To close the budget gap, the university considered many factors, including reducing at-will positions, using unallocated base funds from the colleges and eliminating unfilled vacancies, and ultimately determined salary cuts would be necessary to balance the budget equitably.
To reduce salaries, ELT had considered moving to a 51- or 50-week school year, and pay schedule, rather than 52, according to Greene.
Larry Eames, the digital curation and scholarship librarian and an assistant professor, said the cuts were “insulting.”
“The folks making the most money at this university were spreading the cuts out to those of us making some of the lowest salaries at this university to save their own paychecks when really they can eat a cut more than I can,” he said.
Eames compared this with salary cuts that occurred amid the COVID-19 pandemic where a 4.6% salary cut, and partial furlough was given to staff and faculty earning above $60,000.
Additionally, certain members of university leadership took a 10% pay reduction.
Compared to the cuts in 2020, there is little sense of working together for a greater goal, according to Eames.
Additionally, Eames said communication between staff and leadership has broken down in recent years.
“I simply don’t feel like I can talk to people in executive leadership anymore.

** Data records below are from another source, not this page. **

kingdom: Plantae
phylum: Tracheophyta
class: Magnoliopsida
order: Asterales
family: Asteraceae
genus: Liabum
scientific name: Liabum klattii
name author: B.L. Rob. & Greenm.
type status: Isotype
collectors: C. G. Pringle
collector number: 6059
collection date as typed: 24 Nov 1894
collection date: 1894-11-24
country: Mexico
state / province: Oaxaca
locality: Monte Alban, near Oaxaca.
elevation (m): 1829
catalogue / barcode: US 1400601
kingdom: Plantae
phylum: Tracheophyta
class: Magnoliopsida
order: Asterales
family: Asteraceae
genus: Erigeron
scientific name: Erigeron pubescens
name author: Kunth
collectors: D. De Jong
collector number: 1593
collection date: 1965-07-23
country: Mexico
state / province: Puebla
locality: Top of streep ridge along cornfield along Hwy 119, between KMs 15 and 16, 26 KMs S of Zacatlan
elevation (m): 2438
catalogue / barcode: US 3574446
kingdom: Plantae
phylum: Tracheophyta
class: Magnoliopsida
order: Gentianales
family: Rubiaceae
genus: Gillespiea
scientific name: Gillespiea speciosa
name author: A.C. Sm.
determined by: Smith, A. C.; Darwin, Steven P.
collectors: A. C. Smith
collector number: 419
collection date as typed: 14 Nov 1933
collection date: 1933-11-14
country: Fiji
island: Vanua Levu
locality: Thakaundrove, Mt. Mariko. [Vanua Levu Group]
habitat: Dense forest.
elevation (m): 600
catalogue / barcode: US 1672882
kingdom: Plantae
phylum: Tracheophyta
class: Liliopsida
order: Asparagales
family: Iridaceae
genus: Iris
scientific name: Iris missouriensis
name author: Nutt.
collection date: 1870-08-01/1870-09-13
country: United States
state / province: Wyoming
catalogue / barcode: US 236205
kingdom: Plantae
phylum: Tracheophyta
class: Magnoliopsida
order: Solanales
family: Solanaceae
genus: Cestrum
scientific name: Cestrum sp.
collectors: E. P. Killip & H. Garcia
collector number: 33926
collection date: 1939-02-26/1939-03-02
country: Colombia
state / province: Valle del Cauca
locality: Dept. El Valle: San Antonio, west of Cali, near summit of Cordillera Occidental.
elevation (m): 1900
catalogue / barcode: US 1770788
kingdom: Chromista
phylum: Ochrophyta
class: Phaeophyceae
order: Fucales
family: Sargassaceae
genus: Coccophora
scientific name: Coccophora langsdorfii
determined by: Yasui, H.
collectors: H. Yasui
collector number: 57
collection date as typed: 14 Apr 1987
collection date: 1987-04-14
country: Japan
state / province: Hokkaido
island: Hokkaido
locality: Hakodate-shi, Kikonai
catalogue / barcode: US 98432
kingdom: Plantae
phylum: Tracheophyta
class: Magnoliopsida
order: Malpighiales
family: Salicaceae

They don’t feel connected to the university. They don’t feel like they’re engaged with the people that they’re supposed to be serving,” he said. “It’s exhausting.”
At the Healthy Campus Town Hall on April 13, Chancellor Jennifer Sobanet was asked by an audience member if employee salary reductions were still on the table, given the need arose.
“I would say that I hope we never, ever, ever have to look at that as a lever again,” she said.
Greene said the CU system is mandating tighter financial controls across UCCS, with the goal of reversing past decentralization.
The goal of decentralization is to shift portions of financial oversight from the colleges to leadership, so the ELT can have a better understanding of how the budget is allocated.
The lack of confirmatory language is still causing stress for staff, according to Eames.
“I think they’re trying to spin this as a longer-term reprieve than it meaningfully is so like, am I glad I’m not getting a pay cut this year? Sure, but it feels sort of meaningless,” said Eames.